Records for the task:
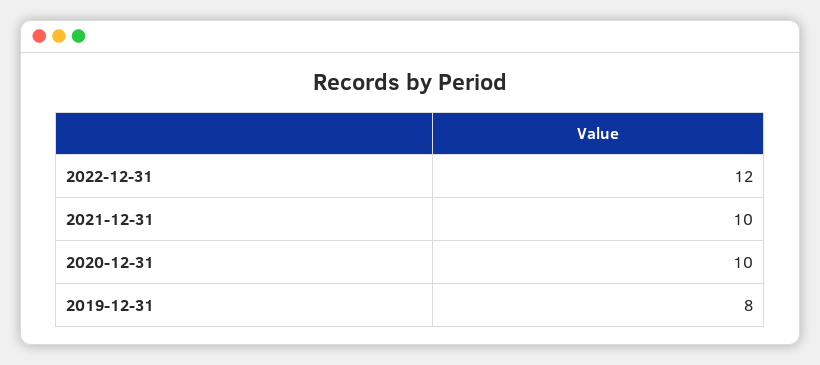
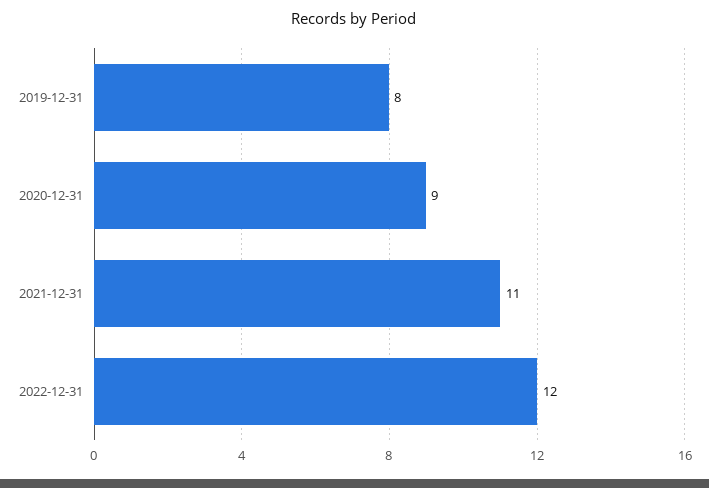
2021-12-31: 10 -> 11
2020-12-31: 10 -> 9

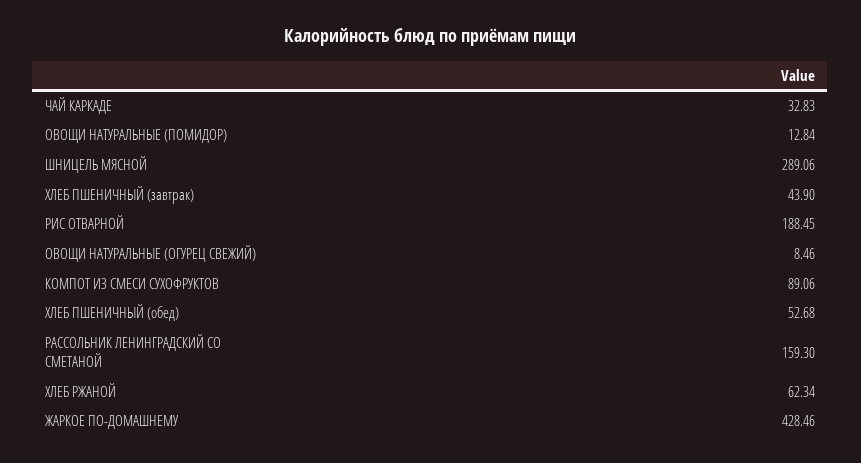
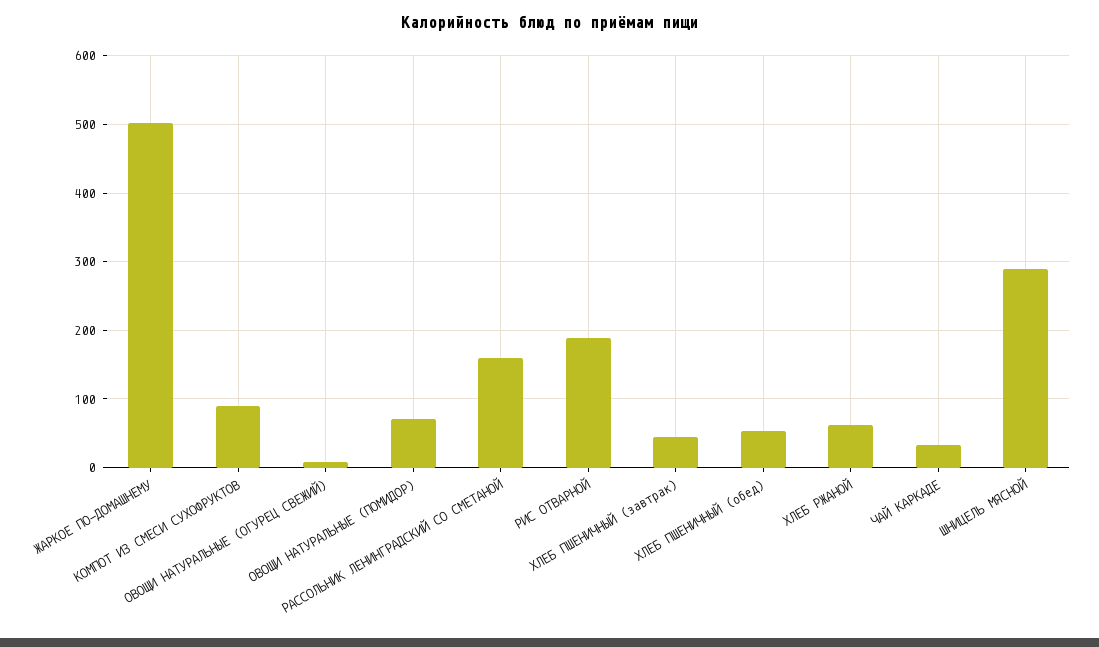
ОВОЩИ НАТУРАЛЬНЫЕ (ПОМИДОР): 12.84 -> 70
ЖАРКОЕ ПО-ДОМАШНЕМУ: 428.46 -> 500

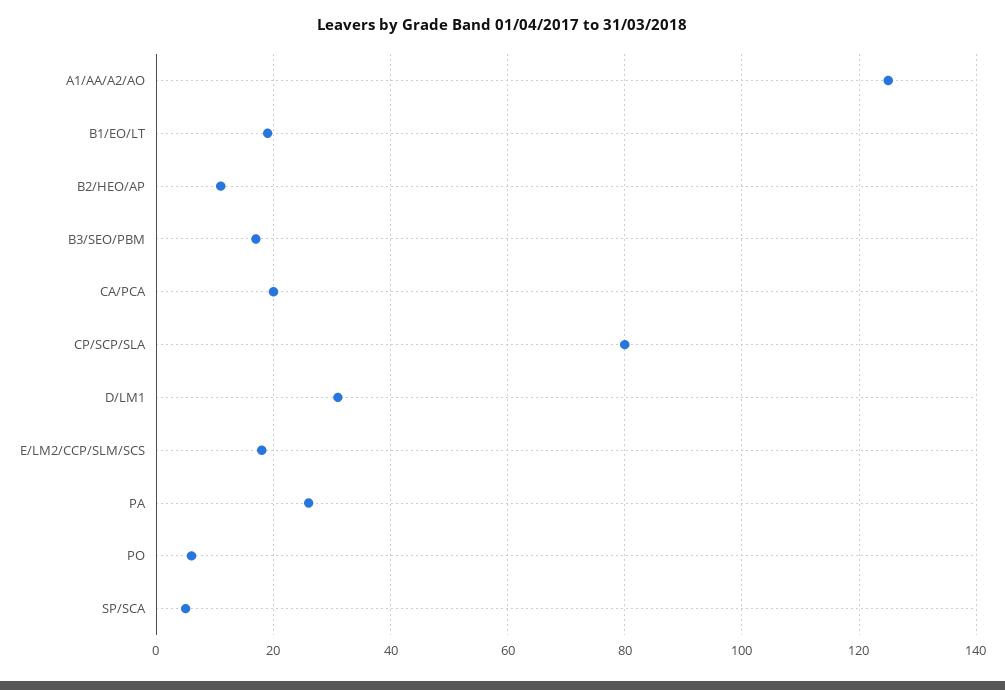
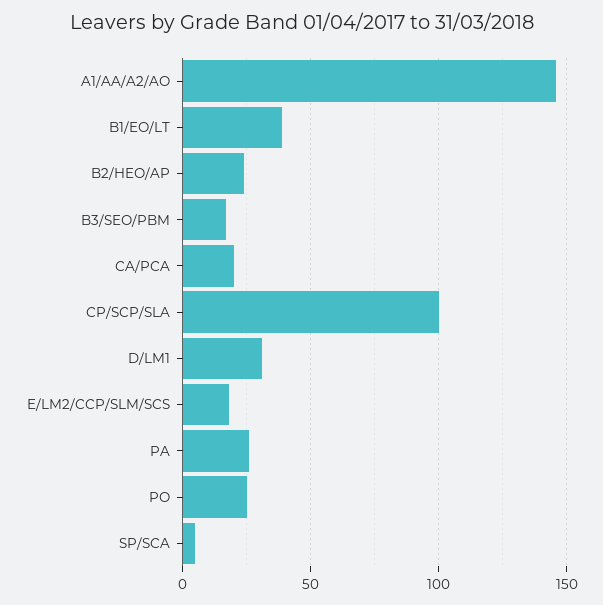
A1/AA/A2/AO: 125 -> 145
B1/EO/LT: 20 -> 40
B2/HEO/AP: 10 -> 25
CP/SCP/SLA: 80 -> 100
PO: 5 -> 25

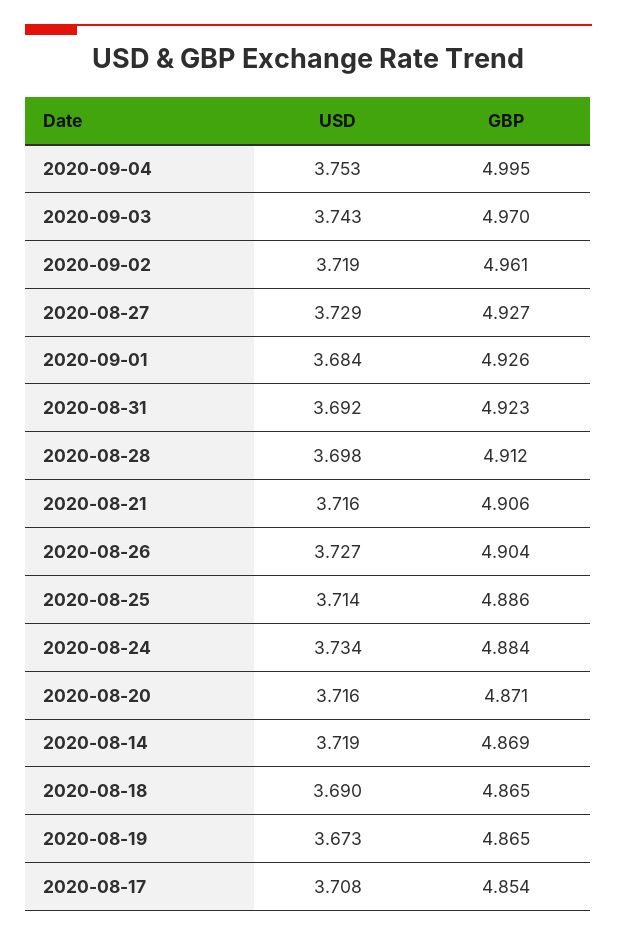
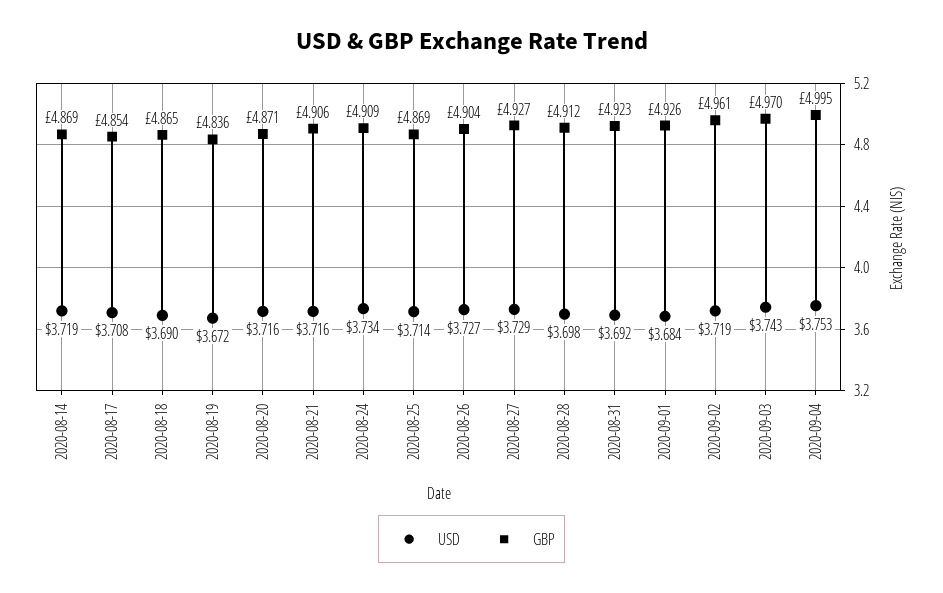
GBP, 2020-08-25: 4.886 -> 4.869
GBP, 2020-08-24: 4.884 -> 4.909
USD, 2020-08-19: 3.673 -> 3.672
GBP, 2020-08-19: 4.865 -> 4.836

Exercise prompt:
Pictures do not belong in the copy. Output all of the records exactly.

Task answer:
2021-12-31: 10 -> 11
2020-12-31: 10 -> 9

ОВОЩИ НАТУРАЛЬНЫЕ (ПОМИДОР): 12.84 -> 70
ЖАРКОЕ ПО-ДОМАШНЕМУ: 428.46 -> 500

A1/AA/A2/AO: 125 -> 145
B1/EO/LT: 20 -> 40
B2/HEO/AP: 10 -> 25
CP/SCP/SLA: 80 -> 100
PO: 5 -> 25

GBP, 2020-08-25: 4.886 -> 4.869
GBP, 2020-08-24: 4.884 -> 4.909
USD, 2020-08-19: 3.673 -> 3.672
GBP, 2020-08-19: 4.865 -> 4.836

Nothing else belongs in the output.